Chapter 11: It Can't Be
Carly's POV
Time didn't slow down at all for me. Life didn't slow down at all for me. We visitied my great grandfather in Columbus, Ohio. It was a really nice trip, although it was sad for me to see my great grandfather dying. But I knew that it made him happy to see me. He loved me and I loved him. Esme seemed to be strangely attached to him for some reason. I didn't understand it, but I could tell just in that one visit that she cared about my great grandfather just as much as I did. It made her sad to know that he was dying. It seemed to affect her a lot. Much more then it should have. But I've started to get used to the strangeness that is the Cullens. I had this strange feeling that they were all keeping something from me, a secret that I didn't even have a clue about. If I am right and they are keeping something from me, I hope that they trust me enough to tell me what it is soon. Maybe they're just looking for the right time to tell me their secret. Or maybe I'm dead wrong and I'm just imagining things that are not there.
It wasn't long after that visit that my great grandfather passed away. It was a really hard time for me. He was one of the decent members of my family that I knew and loved. First Tyler and now him. Why did I have to lose the people that I loved and cared about so much? Why does losing someone that you love so much have to be so excruciatingly painful?
But no matter what life throws at you, you have to move on. In the few months that I have lived with the Cullens I'v been much happier then I ever was with my real family. Carlisle and Esme were the father and mother that I never had. Everybody else were the siblings that I never had either. My biological mother and my biological father never cared about me. I went through year after year of physical and emotional hell with them. I believed all of the horrible and nasty things that they said about me. I believed that I deserved the abuse that they threw my way. They made me believe that I was undeserving of love. Sometimes I still feel that I don't deserve all of the love, kindness and care that the Cullens have shown me no matter how many times that they've told me that I'm wrong.
I have also gone out with Anthony a couple of more times. After our, ahem, incident the last time that we went out Carlisle and Esme have been callin to check up on us during our dates. It could get a bit irritating, but at the same time, we did get arrested the first time we went out alone. So I can understand why they may have some trust issues when we were alone on our dates.
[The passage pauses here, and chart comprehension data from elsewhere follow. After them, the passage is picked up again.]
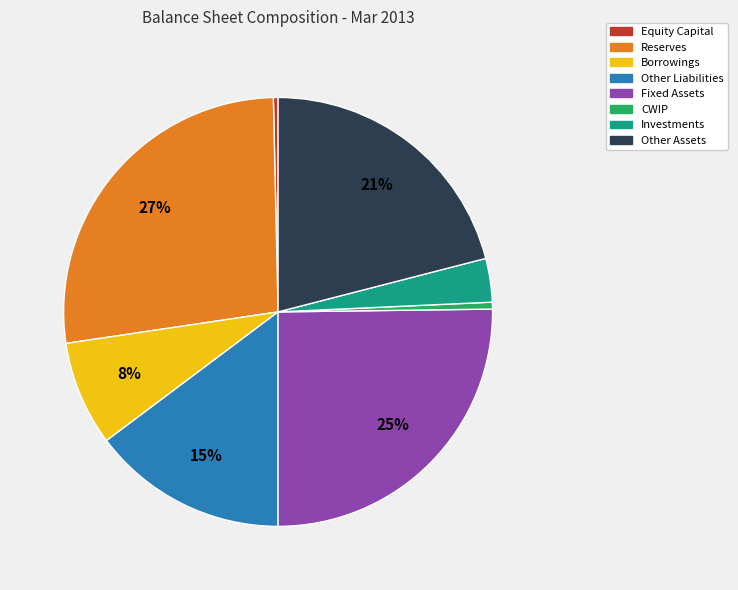

Does Equity Capital account for over 50% of the chart?

No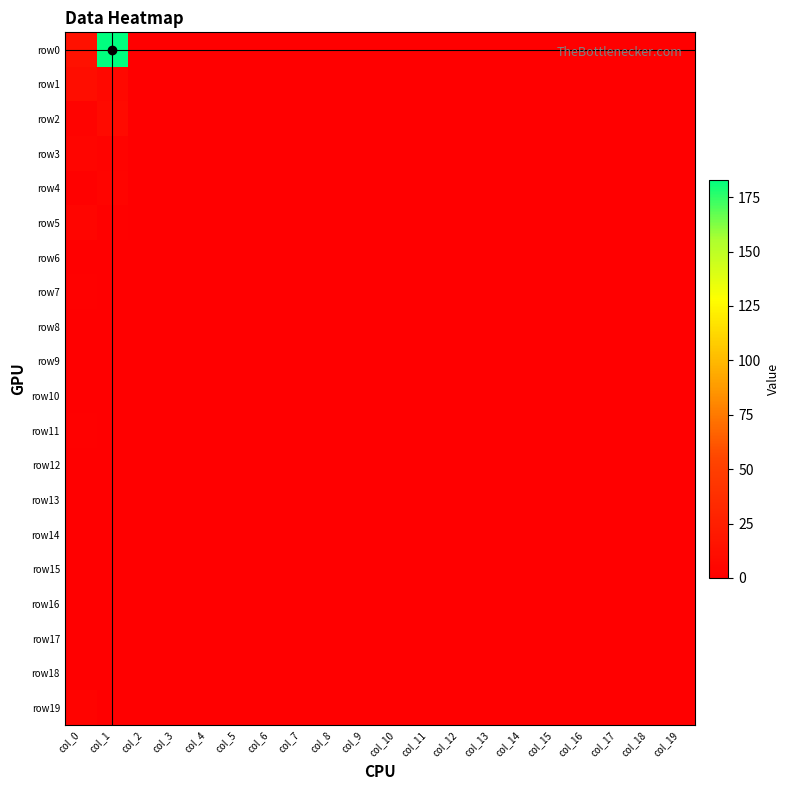

Which series has the widest spread of values?

row0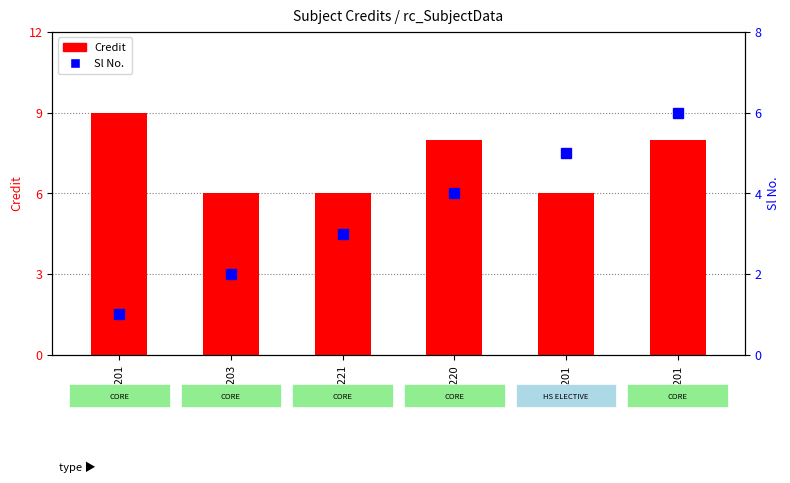

List the labels in order of Credit value, largest first.

CS201, EE220, MA201, CS203, CS221, HS201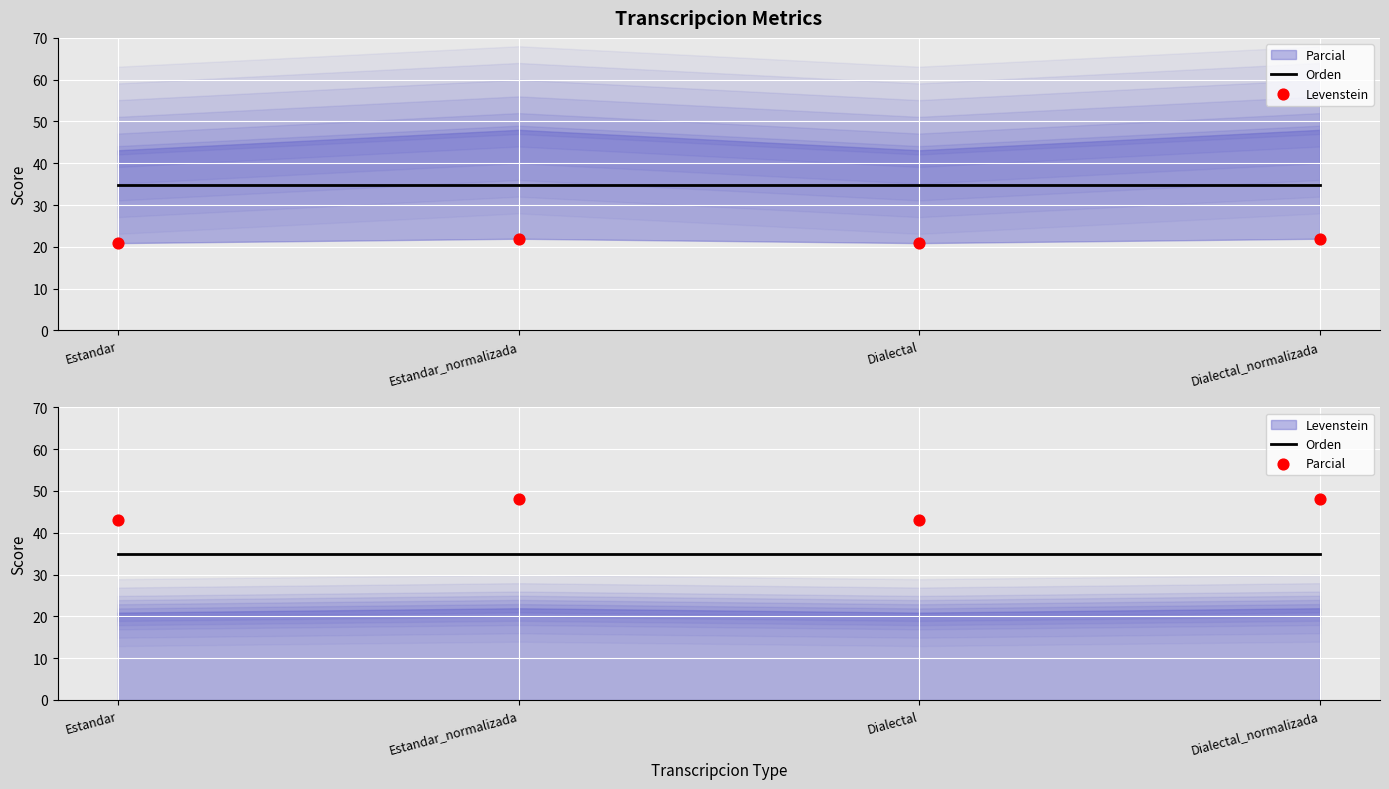

At how many categories does at least one series exceed 37?

4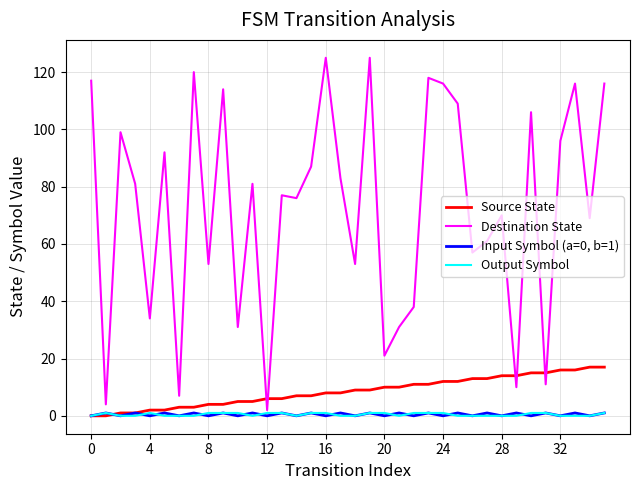

Which series has the largest total across all categories?

Destination State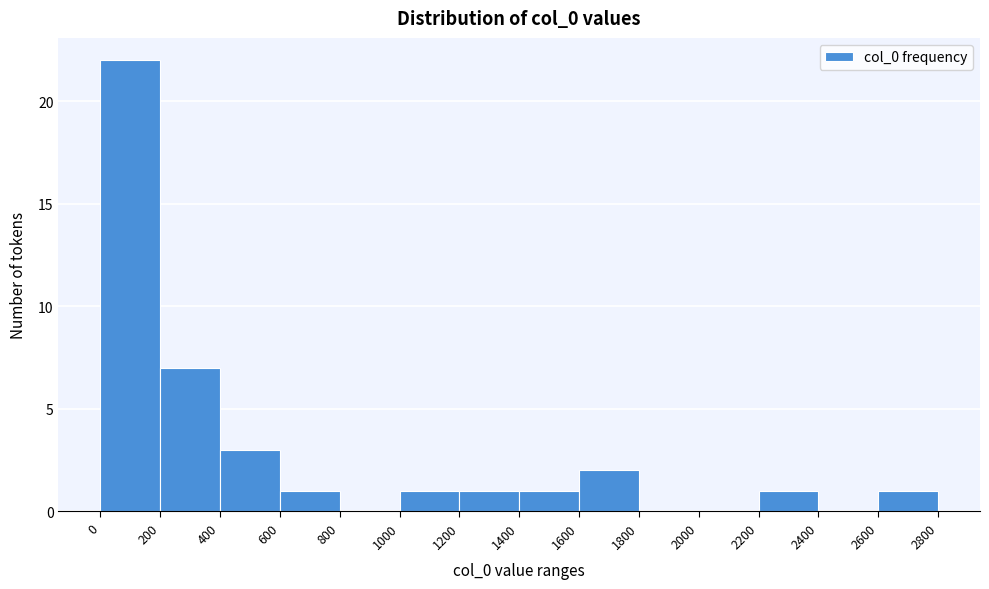

Reading left to right, transcribe this chart: for each bar, give the range it covers on the x-axis and its height. The values are not printed on the chart, so give them approximately, as read against the axis.

0 to 200: 22
200 to 400: 7
400 to 600: 3
600 to 800: 1
800 to 1000: 0
1000 to 1200: 1
1200 to 1400: 1
1400 to 1600: 1
1600 to 1800: 2
1800 to 2000: 0
2000 to 2200: 0
2200 to 2400: 1
2400 to 2600: 0
2600 to 2800: 1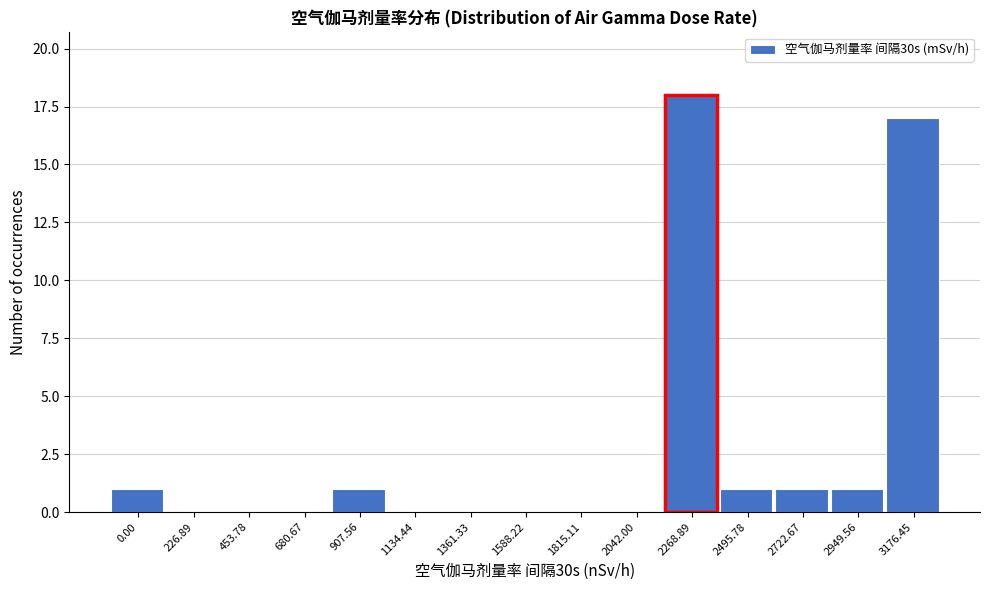

Reading left to right, list all the values displayed in this chart.

0.00=1	226.89=0	453.78=0	680.67=0	907.56=1	1134.44=0	1361.33=0	1588.22=0	1815.11=0	2042.00=0	2268.89=18	2495.78=1	2722.67=1	2949.56=1	3176.45=17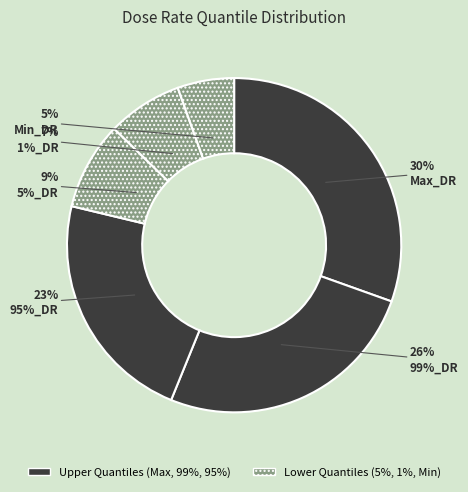

What percentage is the 95%_DR slice, to the nearest percent?

23%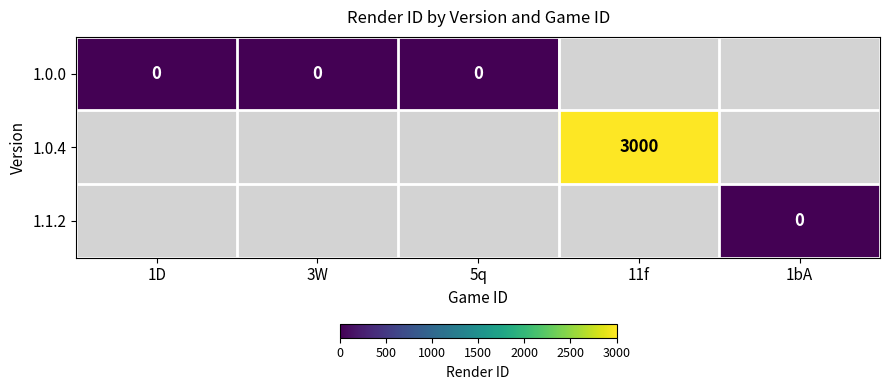

Which series has the largest range (max minus min)?

1.0.0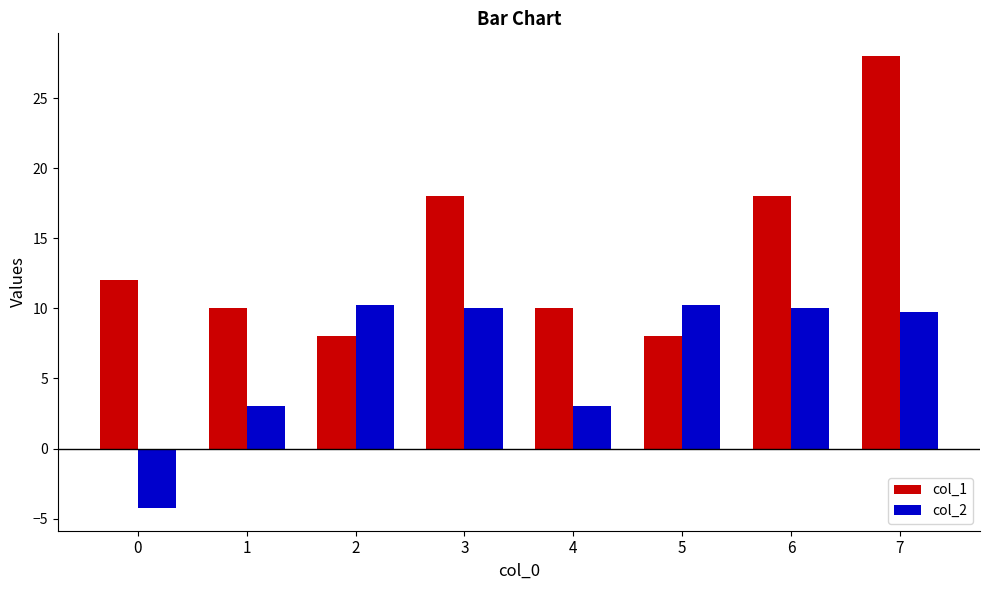

Read the col_1 value at 2.

8.0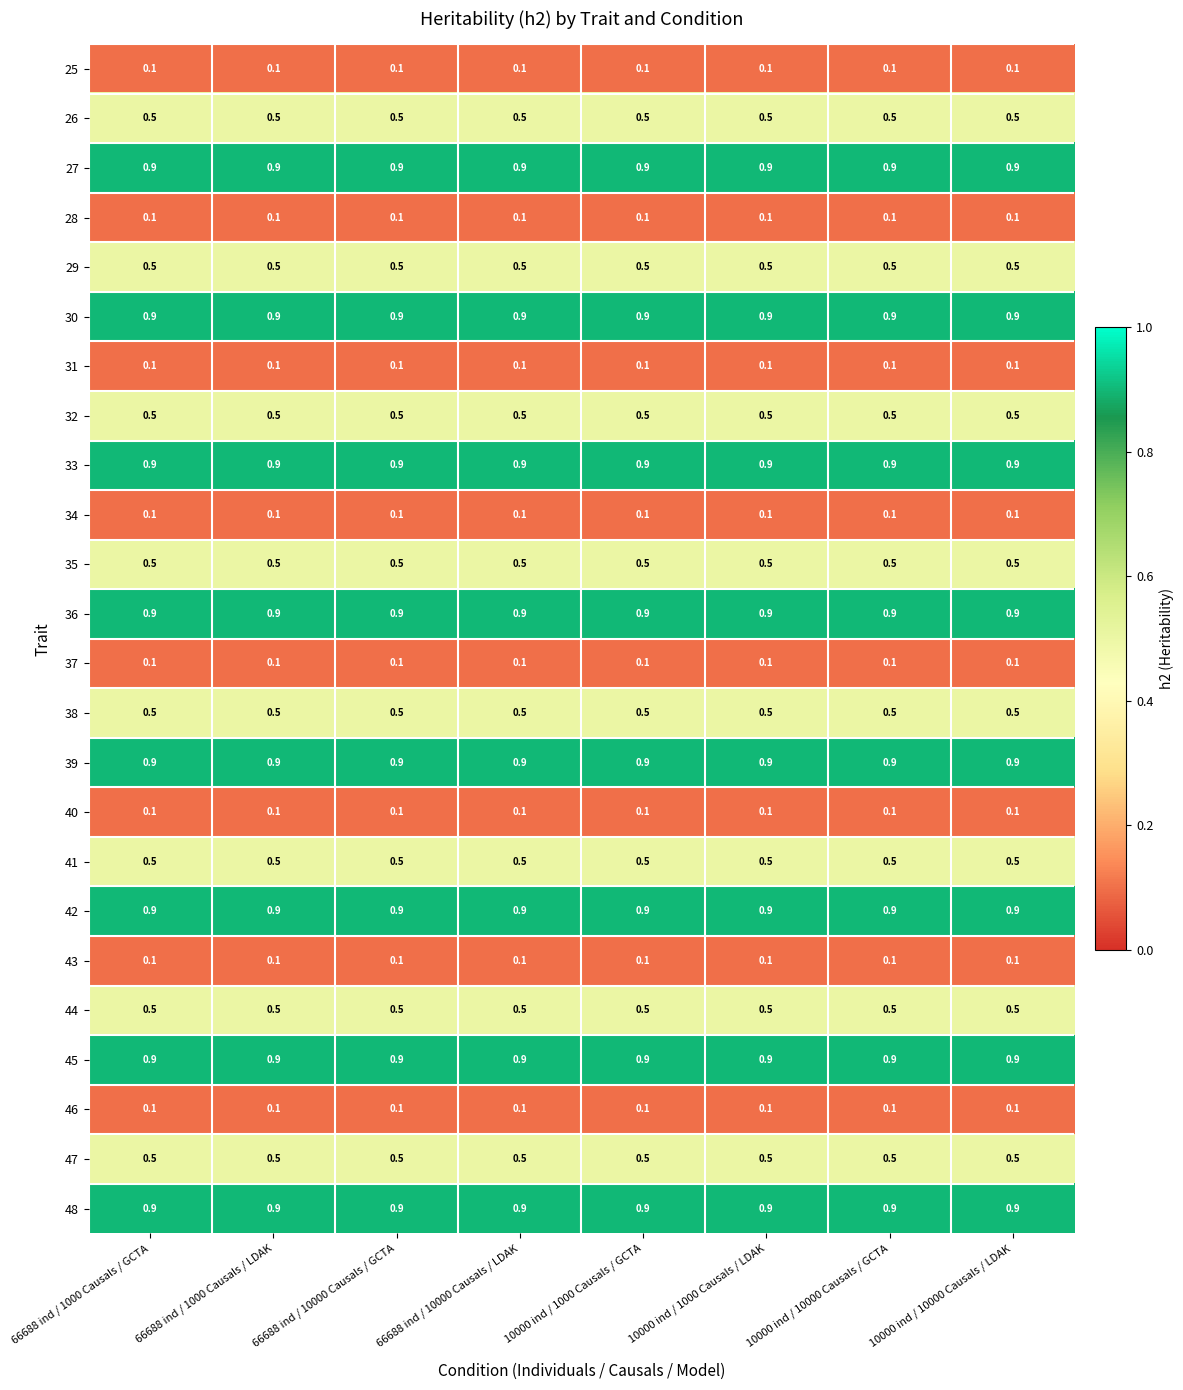

What is the lowest value of the 42 series?

0.9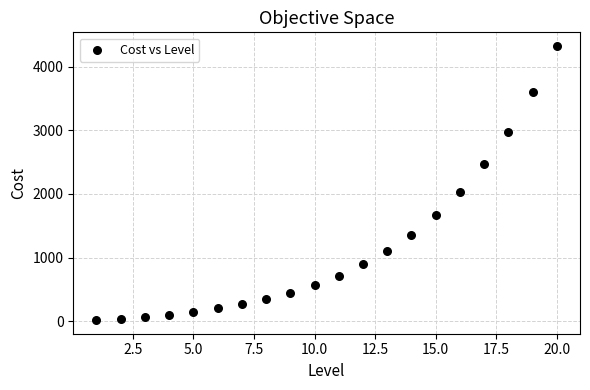

What Y value in the scatter plot is closest to 2171?

2029.6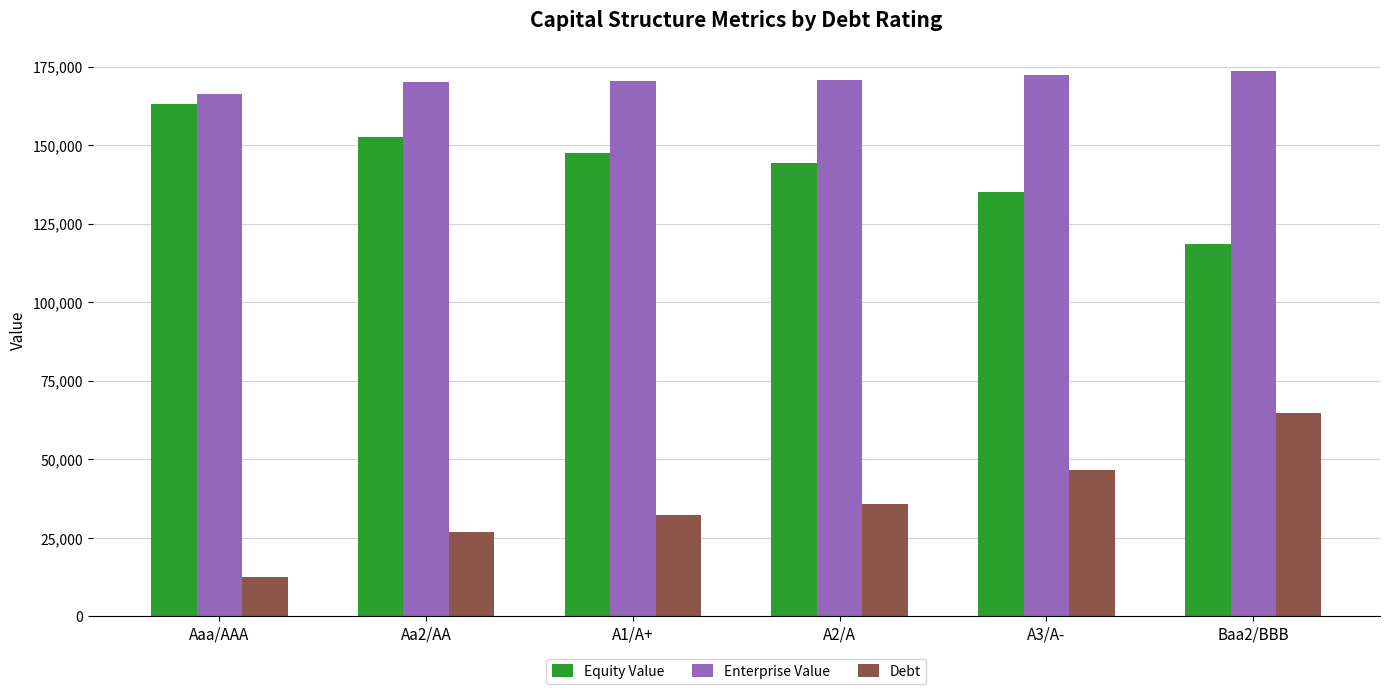

What is the maximum value shown in the chart?

173748.9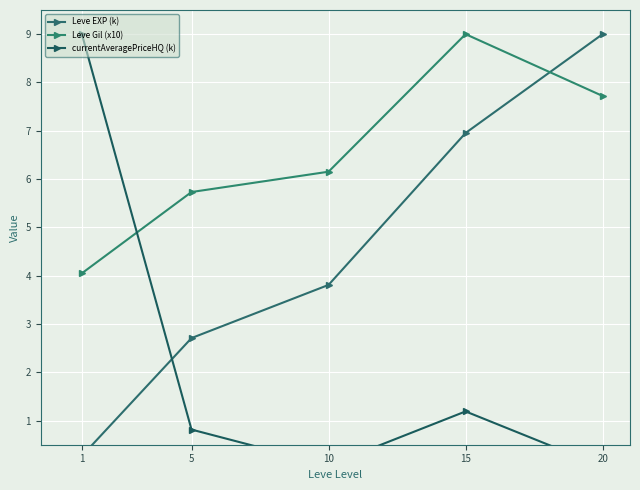

What is the value of the Leve Gil (x10) point at the 1st from the left?

4.0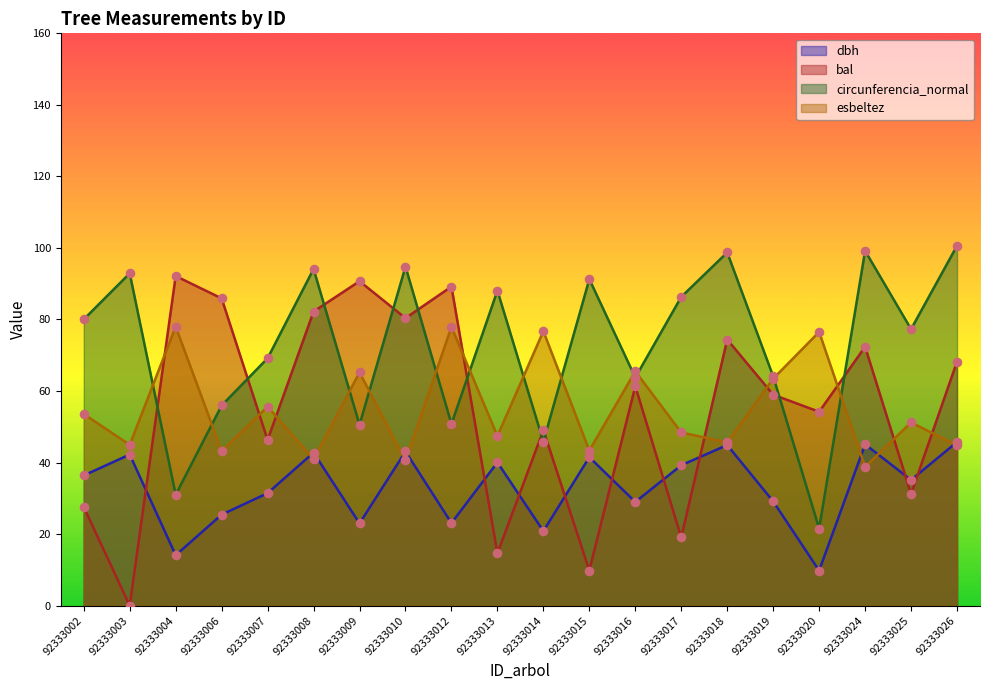

Is the value of circunferencia_normal at 92333019 greater than the value of bal at 92333025?

Yes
Anthony, he was an amazing, yet mysterious boy. I was starting to fall in love with him. It kind of scared me to fall in love with someone else. I still felt like I was betraying Tyler somehow. But that's crazy right? I had to move on eventually didn't I? I didn't know what to do, what to think, or even what to feel. All I know is that I have been through a lot in the last few months, much more then I could have possibly imagined.
I sighed as I attempted to put a dress on. I was getting ready for yet another date. I was six and a half months pregnant and I definitely had the stomach to show for it. Inside was my baby girl. She loved to kick the life out of me. Not even born yet and already she is a restless little one.
Once I finally got my dress onI went downstairs where Anthony was waiting for me. He smiled at me and I smiled back at him.
"Are you ready to go?" he asked me.
"Sure am" I replied with a smile. I was always surprised by how eager he was to go out with me. Or even just hang out with me period. He didn't care that I was pregnant. He still liked me, and that made me happy.
"Well let's go" he said.
"Yes, let's go" I said.
"Be careful you two" Carlisle said, being the overprotective father that he is.
"We will" I said. "We always are"
"I'm just making sure" he said.
We walked out before anyone could say another word.
"So where are we going?" I asked. We hadn't exactly come up with a plan of what we should do this time.
"I don't know" he said. "How about we just go down to the beach and just stay there for a while. Then we go out to dinner someplace nice?" he suggested.
"Sounds good to me" I said. As long as our plans did not involve a lot of walking I was okay with it.
"Alright" he said.
Everything went smoothly after that. There was no hint that anything odd or out of the ordinary was about to happen. That was until I saw him. No, no, no! This could not be! I had to be imagining things! Right?! But this boy resembled him to much for it to be just a pure coincidence. Then he turned around and looked straight at me. He froze in shock as he stared at me. His eyes landed on my stomach and he seemed to go into more shock if that was possible. A range of emotions crossed his face.
He had changed a lot. He now had extremely pale skin, and his eyes were red now. But I had no doubt that this was Tyler. The boy who I had never stopped loving. The boy who was supposed to be dead.